Instruction =
Provide the number of lines in the material below that include the word "function", without any accompanying text.

Given information =
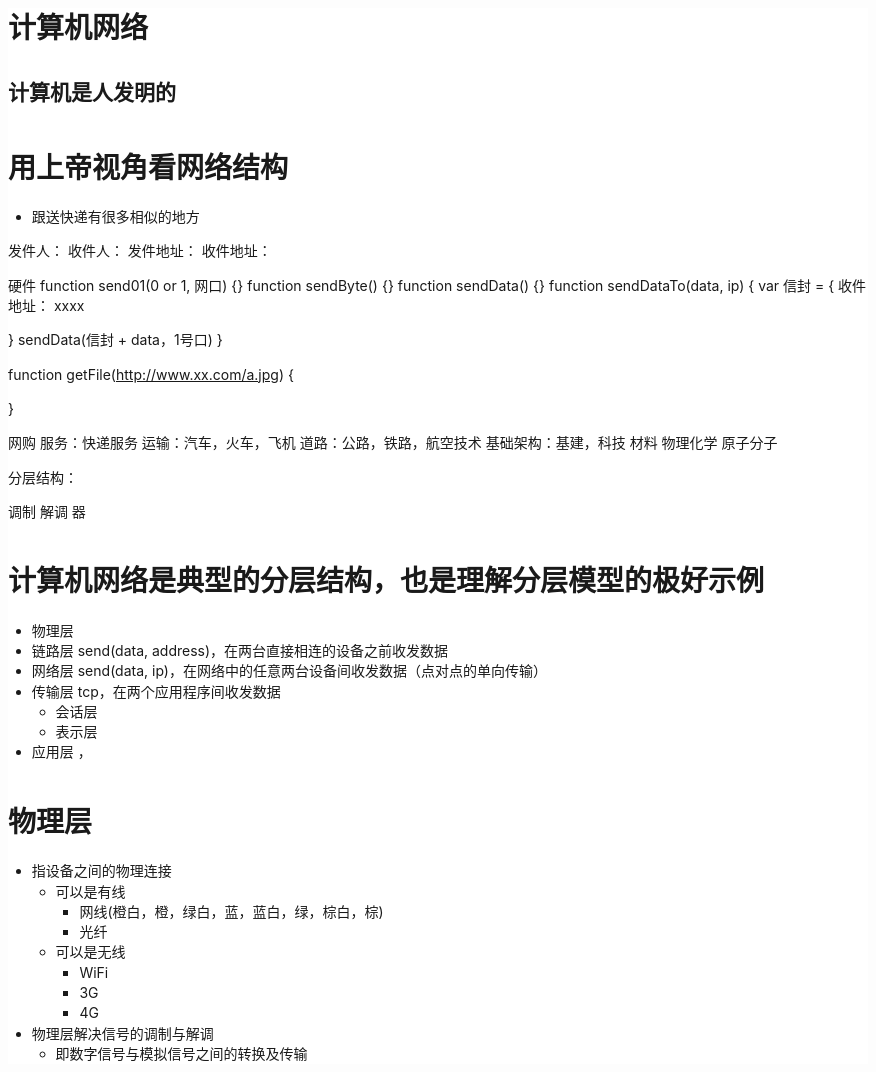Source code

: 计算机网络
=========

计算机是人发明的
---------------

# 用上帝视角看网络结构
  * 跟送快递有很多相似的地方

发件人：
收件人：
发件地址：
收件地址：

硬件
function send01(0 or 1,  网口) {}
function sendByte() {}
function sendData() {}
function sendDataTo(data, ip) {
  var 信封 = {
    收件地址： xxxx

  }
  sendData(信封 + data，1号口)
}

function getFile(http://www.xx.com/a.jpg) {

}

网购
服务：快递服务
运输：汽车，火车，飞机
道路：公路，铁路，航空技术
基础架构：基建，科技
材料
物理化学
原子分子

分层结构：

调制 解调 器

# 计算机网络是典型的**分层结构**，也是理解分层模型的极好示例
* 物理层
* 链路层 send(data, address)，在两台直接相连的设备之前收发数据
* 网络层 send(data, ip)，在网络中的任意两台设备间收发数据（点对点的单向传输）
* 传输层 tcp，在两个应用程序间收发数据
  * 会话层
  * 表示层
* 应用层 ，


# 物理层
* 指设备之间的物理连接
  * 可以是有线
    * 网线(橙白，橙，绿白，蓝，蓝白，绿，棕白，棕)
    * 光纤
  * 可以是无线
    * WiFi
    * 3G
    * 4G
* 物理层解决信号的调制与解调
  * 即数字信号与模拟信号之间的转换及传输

Exercise answer =
5